Hopefully, this works, it's my 3rd post. Couldn't wait, had to test run before completely done. Probably another 100 hrs of cosmetic machining, painting and polishing.

The Concept Valve Cylinder First Run


----------



## Cogsy (May 28, 2020)

That turned out very nicely. Well done!


----------



## ShopShoe (May 29, 2020)

I agree. Well Done! 

--ShopShoe


----------



## Donrecardo (May 30, 2020)

I hate seeing steam engines running too fast, Yours is running at a lovelly speed , well done


----------



## Donrecardo (May 30, 2020)

Did you design it yourself and if so will you be making the drawings available. Thats one I would like to try myself


----------



## Madsciguy (Jun 3, 2020)

It's a modified Elmers #29 mine engine (4 psi). The flywheel runs 2.5 x faster than the main shaft so the increased stored energy allows improved low speed operation.
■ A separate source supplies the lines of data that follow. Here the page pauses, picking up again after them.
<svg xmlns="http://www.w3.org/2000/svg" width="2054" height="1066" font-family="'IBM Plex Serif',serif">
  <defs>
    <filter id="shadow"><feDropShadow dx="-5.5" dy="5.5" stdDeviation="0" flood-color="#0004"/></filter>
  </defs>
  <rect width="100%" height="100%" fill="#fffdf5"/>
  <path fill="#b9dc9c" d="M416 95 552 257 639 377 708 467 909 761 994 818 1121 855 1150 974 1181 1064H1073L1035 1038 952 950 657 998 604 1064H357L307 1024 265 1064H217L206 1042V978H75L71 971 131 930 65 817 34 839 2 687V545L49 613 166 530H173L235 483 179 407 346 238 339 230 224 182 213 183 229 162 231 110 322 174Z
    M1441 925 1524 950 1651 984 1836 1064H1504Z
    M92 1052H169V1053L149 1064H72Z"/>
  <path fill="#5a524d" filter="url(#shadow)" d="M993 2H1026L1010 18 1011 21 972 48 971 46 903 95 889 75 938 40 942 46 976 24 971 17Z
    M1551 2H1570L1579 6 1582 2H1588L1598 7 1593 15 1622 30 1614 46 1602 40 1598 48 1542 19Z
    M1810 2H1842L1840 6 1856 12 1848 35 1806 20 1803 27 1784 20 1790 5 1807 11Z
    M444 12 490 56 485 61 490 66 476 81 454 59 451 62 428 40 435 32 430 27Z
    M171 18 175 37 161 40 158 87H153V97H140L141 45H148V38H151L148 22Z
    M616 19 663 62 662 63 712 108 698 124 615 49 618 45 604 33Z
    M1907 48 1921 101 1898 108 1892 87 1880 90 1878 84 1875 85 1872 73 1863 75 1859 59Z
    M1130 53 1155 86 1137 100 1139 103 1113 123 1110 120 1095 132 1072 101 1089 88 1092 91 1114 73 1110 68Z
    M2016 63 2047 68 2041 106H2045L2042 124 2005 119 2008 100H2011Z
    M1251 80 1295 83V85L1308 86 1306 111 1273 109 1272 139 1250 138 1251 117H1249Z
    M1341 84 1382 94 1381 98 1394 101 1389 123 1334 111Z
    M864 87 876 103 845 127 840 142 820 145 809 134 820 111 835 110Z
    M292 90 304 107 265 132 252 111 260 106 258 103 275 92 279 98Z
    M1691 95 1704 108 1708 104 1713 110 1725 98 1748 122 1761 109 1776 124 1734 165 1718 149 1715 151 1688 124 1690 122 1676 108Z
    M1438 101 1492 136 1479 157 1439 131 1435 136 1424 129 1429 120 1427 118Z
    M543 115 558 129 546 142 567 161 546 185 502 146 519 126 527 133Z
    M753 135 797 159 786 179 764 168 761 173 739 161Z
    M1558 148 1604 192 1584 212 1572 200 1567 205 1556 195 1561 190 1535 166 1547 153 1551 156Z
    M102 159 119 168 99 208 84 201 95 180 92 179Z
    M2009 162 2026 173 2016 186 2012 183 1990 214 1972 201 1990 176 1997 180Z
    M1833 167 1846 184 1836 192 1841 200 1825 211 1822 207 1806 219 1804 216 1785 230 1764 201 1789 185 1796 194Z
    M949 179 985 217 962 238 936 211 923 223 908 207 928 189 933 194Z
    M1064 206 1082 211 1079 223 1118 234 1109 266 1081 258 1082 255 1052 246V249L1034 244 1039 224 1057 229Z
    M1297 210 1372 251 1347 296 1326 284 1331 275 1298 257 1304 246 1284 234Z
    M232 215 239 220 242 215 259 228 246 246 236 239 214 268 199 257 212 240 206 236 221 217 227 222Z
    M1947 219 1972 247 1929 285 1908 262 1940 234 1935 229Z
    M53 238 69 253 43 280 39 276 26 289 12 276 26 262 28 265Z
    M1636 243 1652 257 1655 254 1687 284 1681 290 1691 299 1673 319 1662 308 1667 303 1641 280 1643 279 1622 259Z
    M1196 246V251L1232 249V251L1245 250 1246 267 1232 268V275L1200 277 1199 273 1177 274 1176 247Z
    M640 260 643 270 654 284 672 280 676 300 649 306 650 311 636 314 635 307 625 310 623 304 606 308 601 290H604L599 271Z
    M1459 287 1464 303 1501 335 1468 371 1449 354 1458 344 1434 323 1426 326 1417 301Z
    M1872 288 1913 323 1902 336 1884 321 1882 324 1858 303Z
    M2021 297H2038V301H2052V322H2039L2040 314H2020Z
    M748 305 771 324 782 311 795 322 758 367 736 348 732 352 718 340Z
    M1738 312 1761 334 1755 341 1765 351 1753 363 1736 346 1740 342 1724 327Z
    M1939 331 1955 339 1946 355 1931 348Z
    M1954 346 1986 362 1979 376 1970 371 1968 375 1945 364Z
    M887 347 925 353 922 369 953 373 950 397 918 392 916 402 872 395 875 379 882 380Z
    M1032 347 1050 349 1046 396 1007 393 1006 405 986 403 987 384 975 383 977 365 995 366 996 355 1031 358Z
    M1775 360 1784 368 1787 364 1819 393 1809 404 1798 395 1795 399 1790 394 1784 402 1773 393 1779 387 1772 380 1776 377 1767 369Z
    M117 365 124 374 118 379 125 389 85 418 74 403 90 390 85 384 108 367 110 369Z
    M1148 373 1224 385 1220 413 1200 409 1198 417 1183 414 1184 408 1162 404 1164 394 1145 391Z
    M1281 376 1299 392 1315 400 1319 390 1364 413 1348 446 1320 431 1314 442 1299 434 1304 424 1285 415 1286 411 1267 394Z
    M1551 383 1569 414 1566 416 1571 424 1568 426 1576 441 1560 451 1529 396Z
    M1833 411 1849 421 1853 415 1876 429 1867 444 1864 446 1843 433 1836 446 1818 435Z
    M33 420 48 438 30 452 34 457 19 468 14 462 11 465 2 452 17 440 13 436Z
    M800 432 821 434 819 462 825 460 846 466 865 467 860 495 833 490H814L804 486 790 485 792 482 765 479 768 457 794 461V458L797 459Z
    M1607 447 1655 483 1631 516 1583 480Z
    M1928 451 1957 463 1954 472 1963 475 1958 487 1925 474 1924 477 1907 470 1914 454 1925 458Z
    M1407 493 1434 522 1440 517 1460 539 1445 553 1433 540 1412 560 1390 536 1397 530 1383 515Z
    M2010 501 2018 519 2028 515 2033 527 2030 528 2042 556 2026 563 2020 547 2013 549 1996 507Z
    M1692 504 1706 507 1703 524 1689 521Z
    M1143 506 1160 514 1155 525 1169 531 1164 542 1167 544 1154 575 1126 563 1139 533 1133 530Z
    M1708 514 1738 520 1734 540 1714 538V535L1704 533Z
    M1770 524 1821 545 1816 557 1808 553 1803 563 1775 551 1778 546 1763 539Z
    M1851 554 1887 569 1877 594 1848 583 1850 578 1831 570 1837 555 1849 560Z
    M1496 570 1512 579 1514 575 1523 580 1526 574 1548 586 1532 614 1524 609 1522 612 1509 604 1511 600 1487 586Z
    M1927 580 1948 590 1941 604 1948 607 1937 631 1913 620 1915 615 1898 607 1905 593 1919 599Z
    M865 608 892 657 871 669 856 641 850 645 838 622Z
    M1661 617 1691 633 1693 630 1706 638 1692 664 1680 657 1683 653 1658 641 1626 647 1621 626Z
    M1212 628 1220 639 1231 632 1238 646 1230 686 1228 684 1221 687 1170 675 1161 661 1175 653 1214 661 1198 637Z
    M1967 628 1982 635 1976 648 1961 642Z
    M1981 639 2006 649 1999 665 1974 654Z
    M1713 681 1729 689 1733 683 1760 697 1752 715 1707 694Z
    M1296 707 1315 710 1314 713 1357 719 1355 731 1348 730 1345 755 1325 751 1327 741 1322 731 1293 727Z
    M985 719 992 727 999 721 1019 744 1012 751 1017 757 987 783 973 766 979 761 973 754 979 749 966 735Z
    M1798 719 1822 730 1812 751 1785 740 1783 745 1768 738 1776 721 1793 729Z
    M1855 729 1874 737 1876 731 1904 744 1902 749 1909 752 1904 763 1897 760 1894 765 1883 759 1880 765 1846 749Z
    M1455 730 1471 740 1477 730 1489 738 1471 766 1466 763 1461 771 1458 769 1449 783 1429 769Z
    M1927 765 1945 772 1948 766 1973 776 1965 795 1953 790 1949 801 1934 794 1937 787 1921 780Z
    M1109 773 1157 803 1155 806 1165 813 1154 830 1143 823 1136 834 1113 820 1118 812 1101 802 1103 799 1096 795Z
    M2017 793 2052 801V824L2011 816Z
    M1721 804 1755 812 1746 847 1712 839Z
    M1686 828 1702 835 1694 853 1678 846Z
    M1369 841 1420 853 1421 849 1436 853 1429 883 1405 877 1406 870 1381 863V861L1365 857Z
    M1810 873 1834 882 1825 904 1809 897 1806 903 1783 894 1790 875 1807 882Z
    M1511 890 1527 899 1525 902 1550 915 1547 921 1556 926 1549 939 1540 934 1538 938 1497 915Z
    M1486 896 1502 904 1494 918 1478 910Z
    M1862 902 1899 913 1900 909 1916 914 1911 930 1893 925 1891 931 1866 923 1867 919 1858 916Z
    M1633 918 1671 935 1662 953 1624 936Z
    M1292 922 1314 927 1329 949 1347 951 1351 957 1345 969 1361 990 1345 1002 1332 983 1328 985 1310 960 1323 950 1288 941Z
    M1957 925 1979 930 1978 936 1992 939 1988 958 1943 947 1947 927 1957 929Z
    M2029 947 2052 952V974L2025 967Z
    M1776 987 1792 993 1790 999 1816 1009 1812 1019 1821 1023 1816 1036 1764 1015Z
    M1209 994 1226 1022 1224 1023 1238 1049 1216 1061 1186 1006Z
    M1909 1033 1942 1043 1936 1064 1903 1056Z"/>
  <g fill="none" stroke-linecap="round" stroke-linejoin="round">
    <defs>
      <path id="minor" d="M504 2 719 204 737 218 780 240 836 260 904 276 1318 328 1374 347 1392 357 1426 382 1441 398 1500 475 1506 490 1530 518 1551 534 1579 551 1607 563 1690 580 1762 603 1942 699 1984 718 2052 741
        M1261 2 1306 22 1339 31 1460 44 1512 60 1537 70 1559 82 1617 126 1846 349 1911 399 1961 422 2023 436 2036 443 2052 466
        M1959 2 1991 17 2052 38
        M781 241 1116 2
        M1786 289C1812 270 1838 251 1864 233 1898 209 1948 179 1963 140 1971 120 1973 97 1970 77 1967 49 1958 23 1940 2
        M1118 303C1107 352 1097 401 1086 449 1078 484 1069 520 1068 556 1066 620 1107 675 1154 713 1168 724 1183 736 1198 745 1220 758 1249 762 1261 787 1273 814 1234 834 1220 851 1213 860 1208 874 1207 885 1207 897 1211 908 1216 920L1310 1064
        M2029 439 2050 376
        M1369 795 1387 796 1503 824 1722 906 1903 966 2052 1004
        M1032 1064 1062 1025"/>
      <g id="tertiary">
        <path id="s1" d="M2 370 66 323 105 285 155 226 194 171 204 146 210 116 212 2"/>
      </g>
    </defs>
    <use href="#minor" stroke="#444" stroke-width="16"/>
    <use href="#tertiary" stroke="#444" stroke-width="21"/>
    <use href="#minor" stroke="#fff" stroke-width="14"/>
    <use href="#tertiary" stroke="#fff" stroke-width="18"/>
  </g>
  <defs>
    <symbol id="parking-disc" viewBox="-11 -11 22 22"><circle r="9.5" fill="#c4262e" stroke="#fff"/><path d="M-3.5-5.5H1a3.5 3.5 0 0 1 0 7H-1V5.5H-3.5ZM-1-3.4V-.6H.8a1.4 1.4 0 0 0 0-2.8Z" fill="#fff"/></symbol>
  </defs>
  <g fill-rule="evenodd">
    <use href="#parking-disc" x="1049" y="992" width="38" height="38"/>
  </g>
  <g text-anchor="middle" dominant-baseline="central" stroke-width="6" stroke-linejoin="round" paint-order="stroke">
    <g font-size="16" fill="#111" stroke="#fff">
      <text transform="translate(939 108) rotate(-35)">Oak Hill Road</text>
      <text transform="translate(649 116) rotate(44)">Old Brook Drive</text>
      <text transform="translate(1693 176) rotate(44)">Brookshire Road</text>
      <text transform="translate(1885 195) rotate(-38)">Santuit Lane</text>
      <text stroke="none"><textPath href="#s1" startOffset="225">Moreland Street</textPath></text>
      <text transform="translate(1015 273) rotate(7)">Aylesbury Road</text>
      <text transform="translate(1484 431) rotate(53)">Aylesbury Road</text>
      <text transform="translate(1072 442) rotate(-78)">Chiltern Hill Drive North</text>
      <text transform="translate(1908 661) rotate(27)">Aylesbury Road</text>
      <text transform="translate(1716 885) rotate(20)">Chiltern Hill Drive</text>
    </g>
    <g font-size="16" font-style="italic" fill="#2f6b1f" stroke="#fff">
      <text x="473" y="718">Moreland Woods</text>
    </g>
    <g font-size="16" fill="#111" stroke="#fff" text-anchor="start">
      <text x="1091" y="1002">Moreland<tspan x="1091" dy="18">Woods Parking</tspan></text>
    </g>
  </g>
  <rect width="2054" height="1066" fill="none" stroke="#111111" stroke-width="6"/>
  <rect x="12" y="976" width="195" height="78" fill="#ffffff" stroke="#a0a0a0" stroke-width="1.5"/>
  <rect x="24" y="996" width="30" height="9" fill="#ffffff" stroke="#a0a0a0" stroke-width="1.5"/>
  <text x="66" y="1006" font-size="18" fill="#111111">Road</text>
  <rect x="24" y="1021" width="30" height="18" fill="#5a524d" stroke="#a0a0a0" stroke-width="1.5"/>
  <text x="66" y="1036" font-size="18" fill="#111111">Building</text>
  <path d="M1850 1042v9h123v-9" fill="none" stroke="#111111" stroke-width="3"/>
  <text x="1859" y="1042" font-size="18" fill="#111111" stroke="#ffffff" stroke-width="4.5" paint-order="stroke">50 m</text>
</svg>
The next one will have a planetary drive coupled to the flywheel (~6:1) to enable very low speed.


----------



## Lisa_Clark (Aug 26, 2020)

Holy Cow! That's Great. Well Done


----------



## SmithDoor (Aug 26, 2020)

Great job

Dave


----------



## JCSteam (Aug 27, 2020)

Madsciguy said:


> It's a modified Elmers #29 mine engine (4 psi). The flywheel runs 2.5 x faster than the main shaft so the increased stored energy allows improved low speed operation. The next one will have a planetary drive coupled to the flywheel (~6:1) to enable very low speed.


I thought I'd seen the design before. Great work it looks a lovely little engine and very smooth.
Jon


----------